(Pixel coordinate listings)
-----
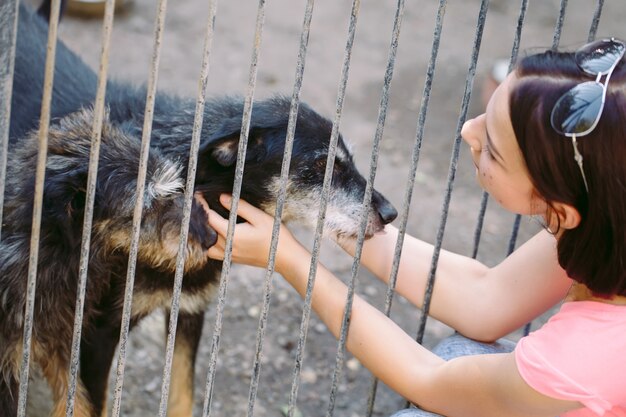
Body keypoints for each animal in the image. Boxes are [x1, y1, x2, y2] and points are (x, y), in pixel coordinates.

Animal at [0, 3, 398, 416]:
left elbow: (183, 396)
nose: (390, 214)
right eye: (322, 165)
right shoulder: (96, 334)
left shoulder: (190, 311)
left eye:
-----
| PROBLEM TO WORK ON |
A word-for-word transcription of the entries above, free of images, is what is wanted.

| WRITTEN REPLY |
Body keypoints for each animal in the image. Boxes are [x1, y1, x2, y2] and points are (x, y), in pixel coordinates.

Animal at [0, 3, 398, 416]:
left elbow: (183, 396)
nose: (390, 214)
right eye: (322, 165)
right shoulder: (96, 334)
left shoulder: (190, 311)
left eye:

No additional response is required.